Start of Provided data

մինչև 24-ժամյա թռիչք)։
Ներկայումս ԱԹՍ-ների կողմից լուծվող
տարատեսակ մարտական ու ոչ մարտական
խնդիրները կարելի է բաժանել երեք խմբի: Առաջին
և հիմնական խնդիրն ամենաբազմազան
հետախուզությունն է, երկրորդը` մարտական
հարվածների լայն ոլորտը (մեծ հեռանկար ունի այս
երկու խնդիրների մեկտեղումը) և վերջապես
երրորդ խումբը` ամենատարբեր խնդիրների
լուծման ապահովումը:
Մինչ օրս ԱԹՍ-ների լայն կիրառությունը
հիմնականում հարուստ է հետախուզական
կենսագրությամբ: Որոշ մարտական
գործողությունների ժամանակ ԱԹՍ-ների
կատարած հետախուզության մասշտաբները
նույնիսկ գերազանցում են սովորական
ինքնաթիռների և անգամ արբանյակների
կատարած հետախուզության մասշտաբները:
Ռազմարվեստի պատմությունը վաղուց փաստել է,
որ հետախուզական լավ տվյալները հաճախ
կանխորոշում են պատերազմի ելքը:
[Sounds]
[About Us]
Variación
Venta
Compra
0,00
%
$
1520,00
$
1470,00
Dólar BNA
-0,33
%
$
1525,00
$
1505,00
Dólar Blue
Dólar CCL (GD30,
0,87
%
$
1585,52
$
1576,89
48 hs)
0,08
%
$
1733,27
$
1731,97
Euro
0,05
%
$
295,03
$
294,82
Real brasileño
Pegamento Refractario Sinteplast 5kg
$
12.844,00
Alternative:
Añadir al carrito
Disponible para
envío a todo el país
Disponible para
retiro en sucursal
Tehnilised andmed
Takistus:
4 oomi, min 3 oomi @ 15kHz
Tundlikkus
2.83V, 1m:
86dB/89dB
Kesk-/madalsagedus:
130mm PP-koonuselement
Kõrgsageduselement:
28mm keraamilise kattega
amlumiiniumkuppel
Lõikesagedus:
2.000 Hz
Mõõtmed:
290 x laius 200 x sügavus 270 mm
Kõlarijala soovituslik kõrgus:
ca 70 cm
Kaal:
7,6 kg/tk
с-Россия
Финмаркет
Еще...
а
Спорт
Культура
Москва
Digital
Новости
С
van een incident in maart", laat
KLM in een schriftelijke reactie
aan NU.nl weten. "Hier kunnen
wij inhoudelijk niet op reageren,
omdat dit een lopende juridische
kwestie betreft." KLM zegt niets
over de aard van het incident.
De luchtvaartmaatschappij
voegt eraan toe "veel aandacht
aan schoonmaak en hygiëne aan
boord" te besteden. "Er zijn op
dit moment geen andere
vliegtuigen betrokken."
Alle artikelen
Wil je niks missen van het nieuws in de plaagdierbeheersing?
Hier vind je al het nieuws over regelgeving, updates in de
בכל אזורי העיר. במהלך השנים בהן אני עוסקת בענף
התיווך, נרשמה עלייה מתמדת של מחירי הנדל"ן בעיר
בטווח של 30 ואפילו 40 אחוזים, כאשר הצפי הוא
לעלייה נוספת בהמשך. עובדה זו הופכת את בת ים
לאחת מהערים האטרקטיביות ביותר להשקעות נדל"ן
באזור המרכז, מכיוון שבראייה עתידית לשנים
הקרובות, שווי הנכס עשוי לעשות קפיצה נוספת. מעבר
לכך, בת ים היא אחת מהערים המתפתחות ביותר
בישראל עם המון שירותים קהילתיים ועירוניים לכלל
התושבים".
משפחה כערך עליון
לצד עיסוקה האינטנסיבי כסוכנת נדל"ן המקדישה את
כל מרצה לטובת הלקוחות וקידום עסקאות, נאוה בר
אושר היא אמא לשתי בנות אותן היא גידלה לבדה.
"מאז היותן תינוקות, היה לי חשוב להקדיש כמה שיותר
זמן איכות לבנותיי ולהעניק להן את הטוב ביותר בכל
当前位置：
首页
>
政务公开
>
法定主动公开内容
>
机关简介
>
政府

End of Provided data

Required action. For this exercise, repeat the data above exactly.

Answer for the task.
մինչև 24-ժամյա թռիչք)։
Ներկայումս ԱԹՍ-ների կողմից լուծվող
տարատեսակ մարտական ու ոչ մարտական
խնդիրները կարելի է բաժանել երեք խմբի: Առաջին
և հիմնական խնդիրն ամենաբազմազան
հետախուզությունն է, երկրորդը` մարտական
հարվածների լայն ոլորտը (մեծ հեռանկար ունի այս
երկու խնդիրների մեկտեղումը) և վերջապես
երրորդ խումբը` ամենատարբեր խնդիրների
լուծման ապահովումը:
Մինչ օրս ԱԹՍ-ների լայն կիրառությունը
հիմնականում հարուստ է հետախուզական
կենսագրությամբ: Որոշ մարտական
գործողությունների ժամանակ ԱԹՍ-ների
կատարած հետախուզության մասշտաբները
նույնիսկ գերազանցում են սովորական
ինքնաթիռների և անգամ արբանյակների
կատարած հետախուզության մասշտաբները:
Ռազմարվեստի պատմությունը վաղուց փաստել է,
որ հետախուզական լավ տվյալները հաճախ
կանխորոշում են պատերազմի ելքը:
[Sounds]
[About Us]
Variación
Venta
Compra
0,00
%
$
1520,00
$
1470,00
Dólar BNA
-0,33
%
$
1525,00
$
1505,00
Dólar Blue
Dólar CCL (GD30,
0,87
%
$
1585,52
$
1576,89
48 hs)
0,08
%
$
1733,27
$
1731,97
Euro
0,05
%
$
295,03
$
294,82
Real brasileño
Pegamento Refractario Sinteplast 5kg
$
12.844,00
Alternative:
Añadir al carrito
Disponible para
envío a todo el país
Disponible para
retiro en sucursal
Tehnilised andmed
Takistus:
4 oomi, min 3 oomi @ 15kHz
Tundlikkus
2.83V, 1m:
86dB/89dB
Kesk-/madalsagedus:
130mm PP-koonuselement
Kõrgsageduselement:
28mm keraamilise kattega
amlumiiniumkuppel
Lõikesagedus:
2.000 Hz
Mõõtmed:
290 x laius 200 x sügavus 270 mm
Kõlarijala soovituslik kõrgus:
ca 70 cm
Kaal:
7,6 kg/tk
с-Россия
Финмаркет
Еще...
а
Спорт
Культура
Москва
Digital
Новости
С
van een incident in maart", laat
KLM in een schriftelijke reactie
aan NU.nl weten. "Hier kunnen
wij inhoudelijk niet op reageren,
omdat dit een lopende juridische
kwestie betreft." KLM zegt niets
over de aard van het incident.
De luchtvaartmaatschappij
voegt eraan toe "veel aandacht
aan schoonmaak en hygiëne aan
boord" te besteden. "Er zijn op
dit moment geen andere
vliegtuigen betrokken."
Alle artikelen
Wil je niks missen van het nieuws in de plaagdierbeheersing?
Hier vind je al het nieuws over regelgeving, updates in de
בכל אזורי העיר. במהלך השנים בהן אני עוסקת בענף
התיווך, נרשמה עלייה מתמדת של מחירי הנדל"ן בעיר
בטווח של 30 ואפילו 40 אחוזים, כאשר הצפי הוא
לעלייה נוספת בהמשך. עובדה זו הופכת את בת ים
לאחת מהערים האטרקטיביות ביותר להשקעות נדל"ן
באזור המרכז, מכיוון שבראייה עתידית לשנים
הקרובות, שווי הנכס עשוי לעשות קפיצה נוספת. מעבר
לכך, בת ים היא אחת מהערים המתפתחות ביותר
בישראל עם המון שירותים קהילתיים ועירוניים לכלל
התושבים".
משפחה כערך עליון
לצד עיסוקה האינטנסיבי כסוכנת נדל"ן המקדישה את
כל מרצה לטובת הלקוחות וקידום עסקאות, נאוה בר
אושר היא אמא לשתי בנות אותן היא גידלה לבדה.
"מאז היותן תינוקות, היה לי חשוב להקדיש כמה שיותר
זמן איכות לבנותיי ולהעניק להן את הטוב ביותר בכל
当前位置：
首页
>
政务公开
>
法定主动公开内容
>
机关简介
>
政府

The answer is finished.